Gold continues to suffer from stronger US dollar and rising returns
Market report Michael Blumenroth – 25.11.2016
Weekly market report
The past week has been a déjà vu, repeating the same patterns we saw a week earlier, with gold sales rising as the precious metal remained under pressure from two sides.
On the one hand, the US dollar has continued its upward trend. The DXY index, which measures the strength of the US dollar against several of other currencies, climbed to a new 14-year high a number of times and even did so yesterday in spite of the Thanksgiving holiday. This means that gold, for investors outside of the US currency area, is becoming more expensive, because it is traded against the US dollar on the global market. This is significant also for Indian investors – next to China, India has the largest global demand for physical gold. The Indian rupee fell to a new yearly low yesterday, which of course further drives the price for gold in the currency. The euro also fell, to its second-lowest level since March 2015, and Asian currencies in particular are currently experiencing massive losses against the US dollar.
The second factor negatively influencing the gold price continues to be bond returns, which continued to climb throughout the week, especially in the US. This week, two-year US government bonds had a return of 1.15 per cent and ten-year bonds were just under 2.4 per cent. This makes it tough to compete with for the zero-return investment product gold. In addition, expectations across the markets for a further interest rate hike of 25 basis points by the Fed on 14 December are now at 100 per cent.
All of this of course contributed negatively to the gold prices. The situation worsened on Wednesday, when the 1,200 US$/ounce mark broke down and major investors started selling their positions to limit their losses.
While gold traded at 1,207 US$/ounce exactly a week ago and remained at a stable 1,221 US$/ounce until Tuesday, its downward turn on Wednesday took it from 1,215 US$/ounce to 1,183 US$/ounce. The above mentioned increased selling activity started after the 1,200 US$/ounce mark was broken. After the US derivatives markets reopened last night (European time) and the returns of ten-year government bonds quickly climbed by five basis points, gold stumbled to its weekly low of 1,171.50 US$/ounce. On the brighter side, the gold price has since recovered to 1,190 US$/ounce – within an astonishing six hours.

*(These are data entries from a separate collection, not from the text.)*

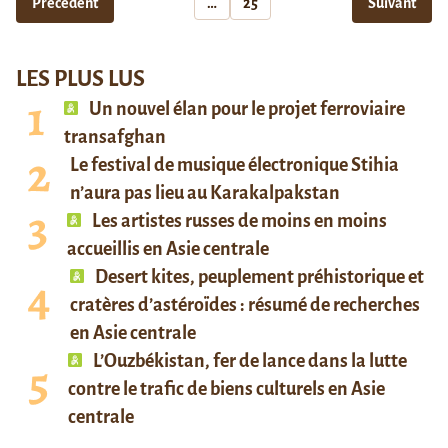
Précédent
…
25
Suivant
LES PLUS LUS
Un nouvel élan pour le projet ferroviaire
transafghan
Le festival de musique électronique Stihia
n’aura pas lieu au Karakalpakstan
Les artistes russes de moins en moins
accueillis en Asie centrale
Desert kites, peuplement préhistorique et
cratères d’astéroïdes : résumé de recherches
en Asie centrale
L’Ouzbékistan, fer de lance dans la lutte
contre le trafic de biens culturels en Asie
centrale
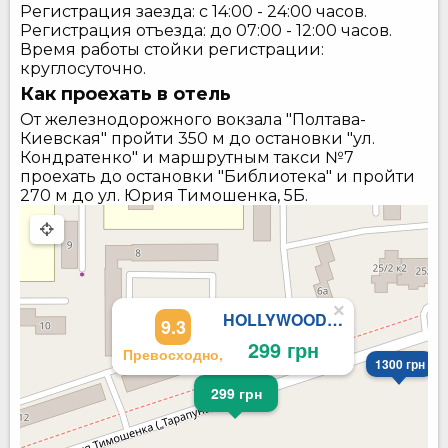
Регистрация заезда: с 14:00 - 24:00 часов.
Регистрация отъезда: до 07:00 - 12:00 часов.
Время работы стойки регистрации:
круглосуточно.
Как проехать в отель
От железнодорожного вокзала "Полтава-
Киевская" пройти 350 м до остановки "ул.
Кондратенко" и маршрутным такси №7
проехать до остановки "Библиотека" и пройти
270 м до ул. Юрия Тимошенка, 5Б.
×
HOLLYWOOD Hostel
9.3
299 грн
Превосходно,
1300 грн
299 грн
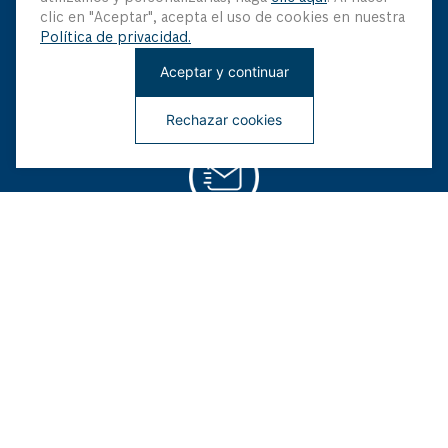
clic en "Aceptar", acepta el uso de cookies en nuestra
Mantenme Actualizado
Política de privacidad.
Aceptar y continuar
Sé el primero en saber sobre nuestras últimas innovaciones
y ofertas especiales
Rechazar cookies
¡Regístrate ahora!
Institucional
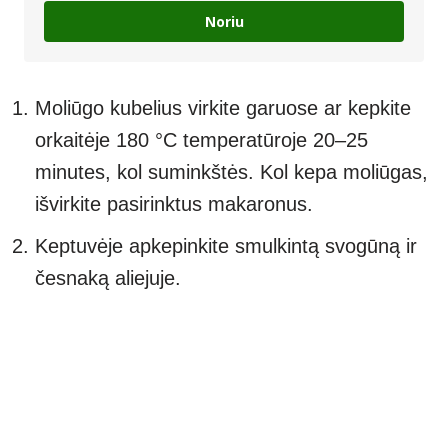
Noriu
Moliūgo kubelius virkite garuose ar kepkite
orkaitėje 180 °C temperatūroje 20–25
minutes, kol suminkštės. Kol kepa moliūgas,
išvirkite pasirinktus makaronus.
Keptuvėje apkepinkite smulkintą svogūną ir
česnaką aliejuje.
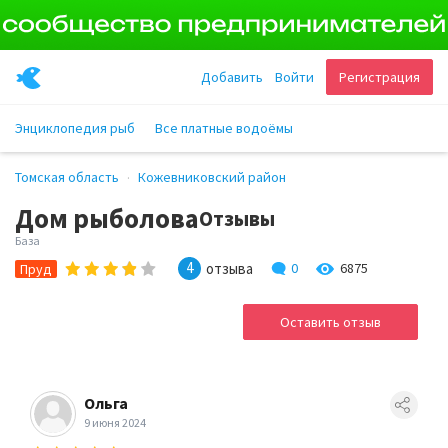
Добавить
Войти
Регистрация
Энциклопедия рыб
Все платные водоёмы
Томская область
Кожевниковский район
Дом рыболова
Отзывы
База
4
отзыва
0
6875
Пруд
Оставить отзыв
Ольга
9 июня 2024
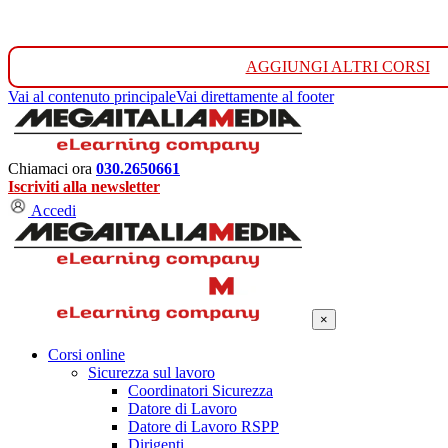
AGGIUNGI ALTRI CORSI
Vai al contenuto principale
Vai direttamente al footer
Chiamaci ora
030.2650661
Iscriviti alla newsletter
Accedi
×
Corsi online
Sicurezza sul lavoro
Coordinatori Sicurezza
Datore di Lavoro
Datore di Lavoro RSPP
Dirigenti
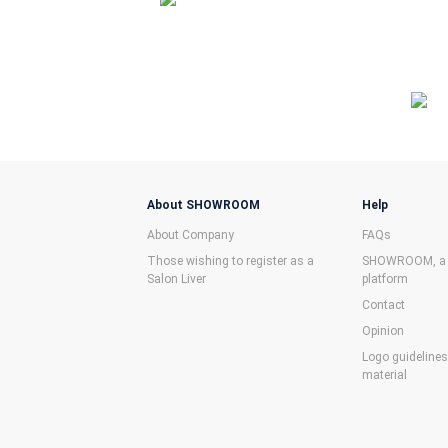
About SHOWROOM
Help
About Company
FAQs
Those wishing to register as a
SHOWROOM, a f
Salon Liver
platform
Contact
Opinion
Logo guideline
material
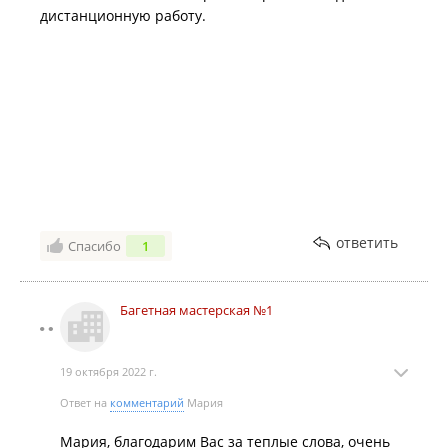
дистанционную работу.
ответить
Спасибо
1
Багетная мастерская №1
19 октября 2022 г.
Ответ на
комментарий
Мария
Мария, благодарим Вас за теплые слова, очень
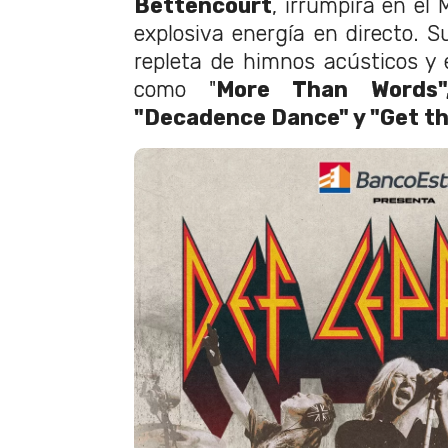
Bettencourt
, irrumpirá en el
explosiva energía en directo. S
repleta de himnos acústicos y e
como "
More Than Words",
"Decadence Dance" y "Get th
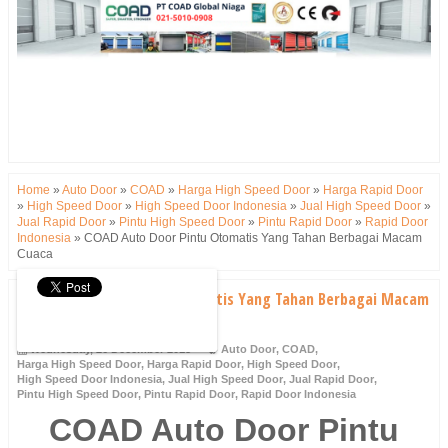
Home
»
Auto Door
»
COAD
»
Harga High Speed Door
»
Harga Rapid Door
»
High Speed Door
»
High Speed Door Indonesia
»
Jual High Speed Door
»
Jual Rapid Door
»
Pintu High Speed Door
»
Pintu Rapid Door
»
Rapid Door
Indonesia
»
COAD Auto Door Pintu Otomatis Yang Tahan Berbagai Macam
Cuaca
COAD Auto Door Pintu Otomatis Yang Tahan Berbagai Macam
Cuaca
Wednesday, 26 December 2018
Auto Door
,
COAD
,
Harga High Speed Door
,
Harga Rapid Door
,
High Speed Door
,
High Speed Door Indonesia
,
Jual High Speed Door
,
Jual Rapid Door
,
Pintu High Speed Door
,
Pintu Rapid Door
,
Rapid Door Indonesia
COAD Auto Door Pintu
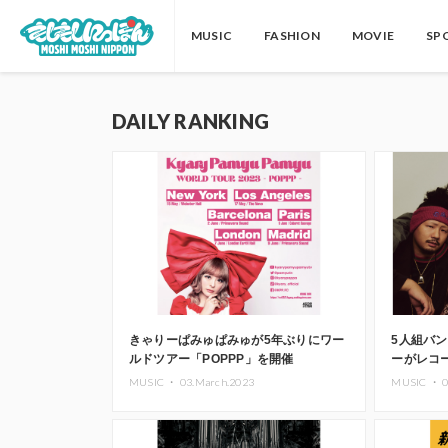
MUSIC
FASHION
MOVIE
SP
DAILY RANKING
きゃりーぱみゅぱみゅが5年ぶりにワー
5人組バン
ルドツアー「POPPP」を開催
ーがレコ
Digita
MUSIC ・
03.March.2023
MUSIC ・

As already seen last week, investors in the euro zone saw the price decline somewhat dampened by the weaker euro, but less so since last night’s euro resurgence. From 36.60 €/gram exactly a week ago, the price climbed to its weekly high at 36.85 €/gram on Tuesday. Following the losses experienced by the most precious of metals since Wednesday afternoon, the price of Xetra-Gold at the start of trading this morning fell to 36.00 €/gram – its weekly low – and currently trades only slightly stronger at 36.05 €/gram.
In the near future, the further development of the gold prices will remain heavily dependent upon the development of bond returns and the US dollar. The current trends would have to slow or turn around in order for the gold price to sustainably recover (a development still predicted by a number of analysts).
I wish all of our readers a relaxing first Advent weekend.